How To Know What Kind of Home Loan is the Best For You
Out of all of the different kinds of home loans that you’ve been offered by lenders, you may wonder which one is the best. There isn’t really an exact answer; the question is which one is best for you in specific. Luckily, once you know what the different kinds of home loans can do for you, you’ll see whether or not they can suit your own needs.
Repayment home loans
Repayment home loans are the standard kind of loans that you’ll probably see offered by every lender you talk to. They’re basic and easy to understand – and for that reason, they can be great for first time buyers who don’t want a home loan that may end up being complicated and difficult.

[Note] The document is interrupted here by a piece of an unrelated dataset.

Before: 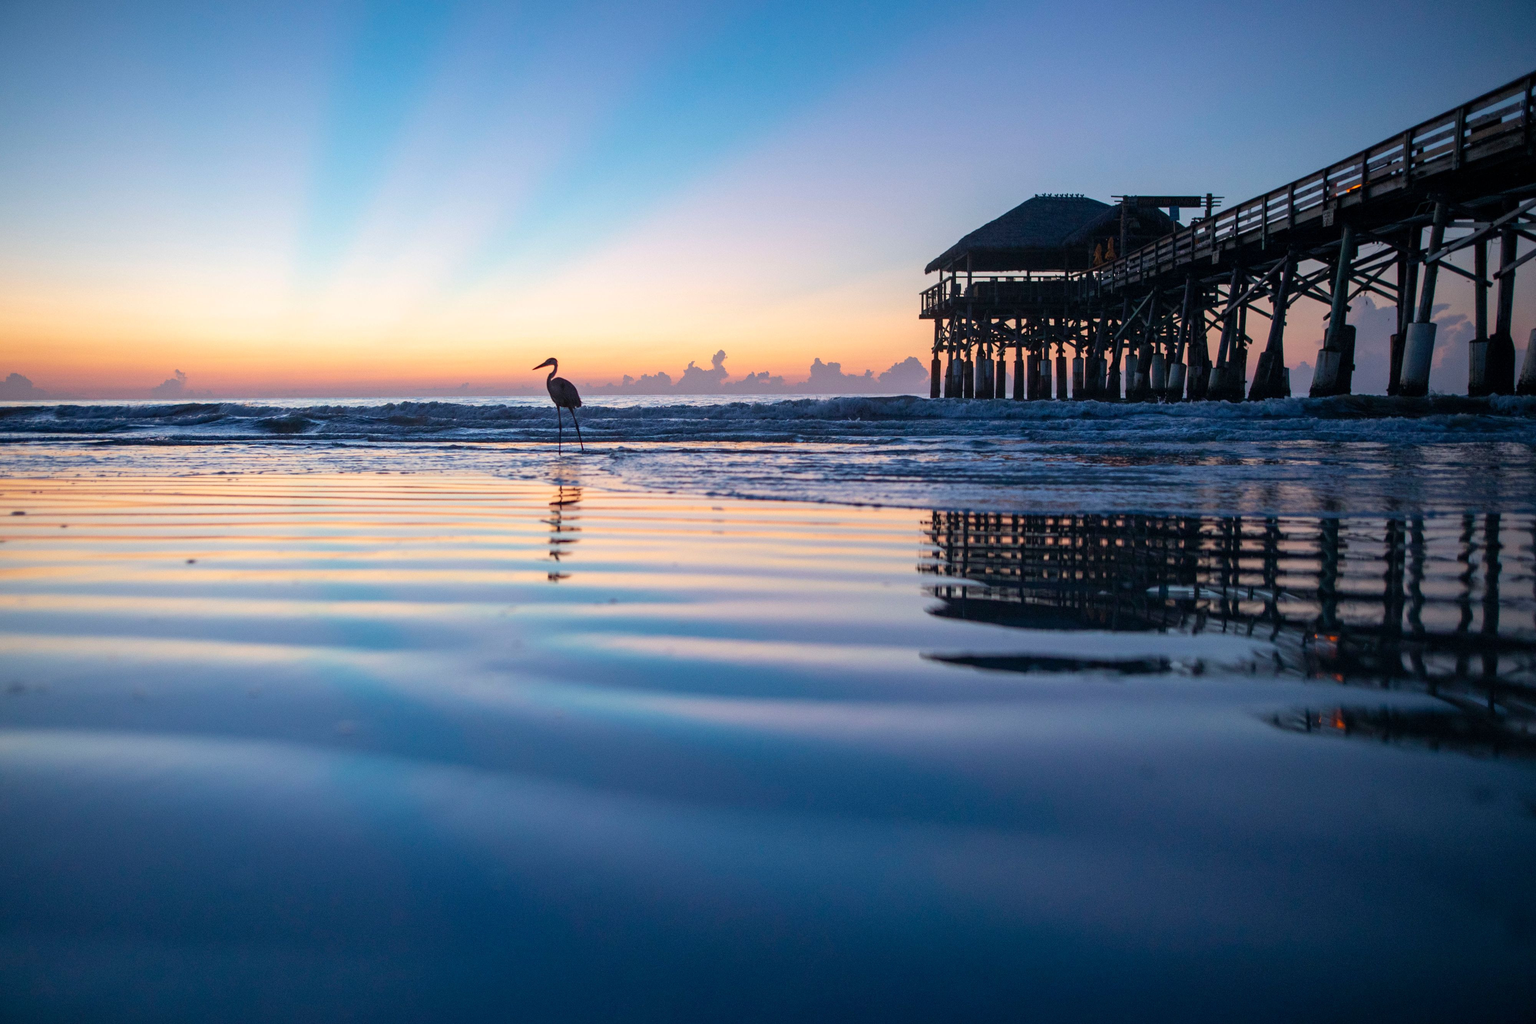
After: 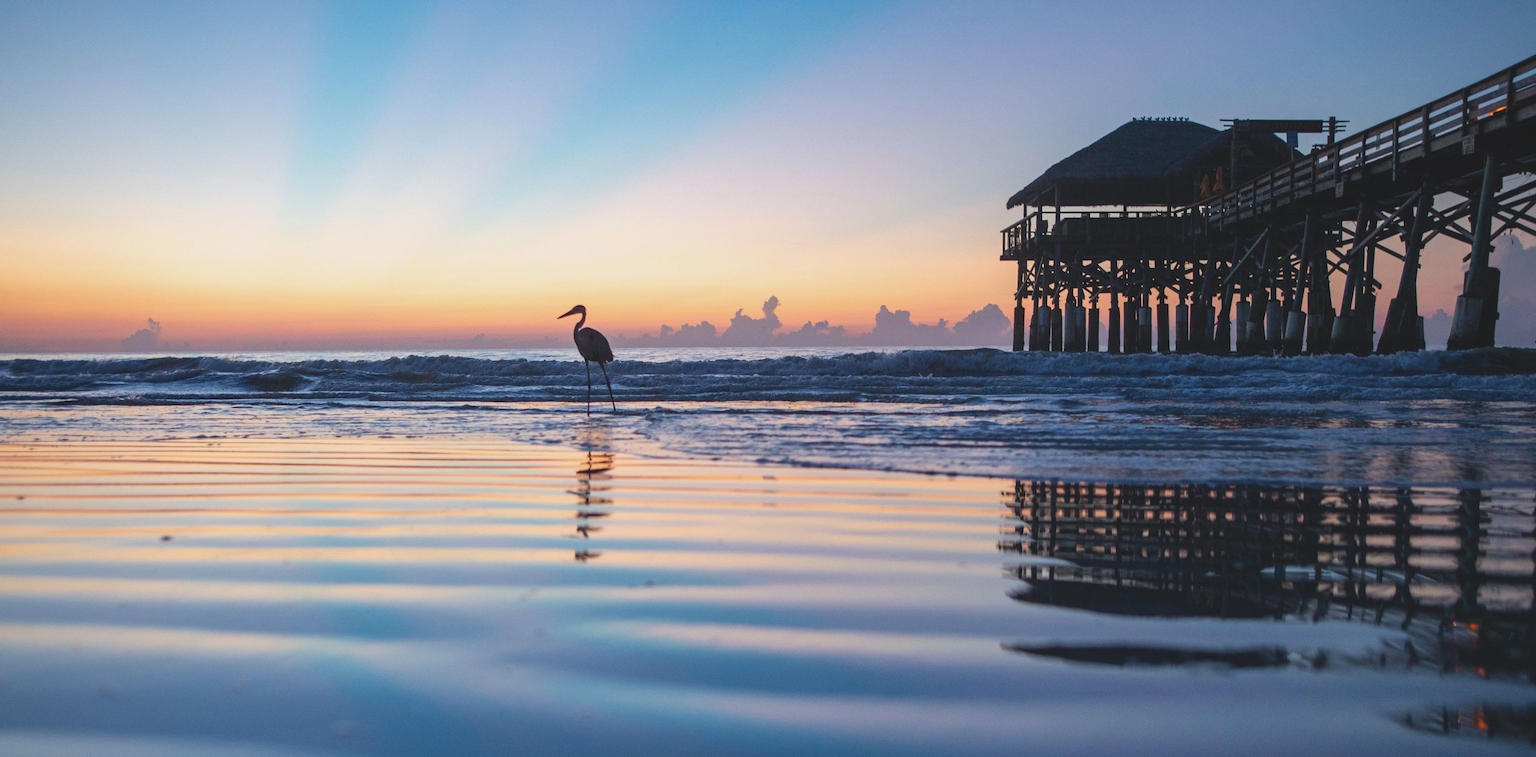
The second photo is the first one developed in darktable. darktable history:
exposure: black level correction -0.014, exposure -0.193 EV, compensate highlight preservation false
crop: left 3.015%, top 8.969%, right 9.647%, bottom 26.457%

With a repayment home loan, you’ll be required to pay a small amount of the property’s full cost and a set amount of interest monthly, for the duration of the loan.
Interest-only home loans
This is the kind of home loan that’s great for people who earn a small amount each month. They’re similar to repayment home loans, but instead of paying both a bit of the property’s value and interest, you’ll only need to pay interest monthly throughout the loans term.
However, at the end of the term, you will have to pay the property’s full amount in one lump sum, so make sure that you’ll have the money before the end of the term if you’re thinking of getting one of these.
Variable rate home loans
With these types of home loans, the interest that you pay monthly can change. You see, the interest rate on a home loan is determined by the market’s rates – and if the market’s rates increase, then so will the amount of interest you pay.
But it’s not all bad, because the market’s rates can also drop, leaving you with lower interest to pay each month. Just remember that it varies all the time and you can’t be sure how much you’ll need to pay.
Fixed rate home loans
These are pretty much the opposite of variable rate home loans. The interest rate that you pay is set, so you will know exactly what you need to pay until the home loan is finished. The rate is set by the market’s rates at the beginning of the loan and won’t change, even if the market’s rates double or half.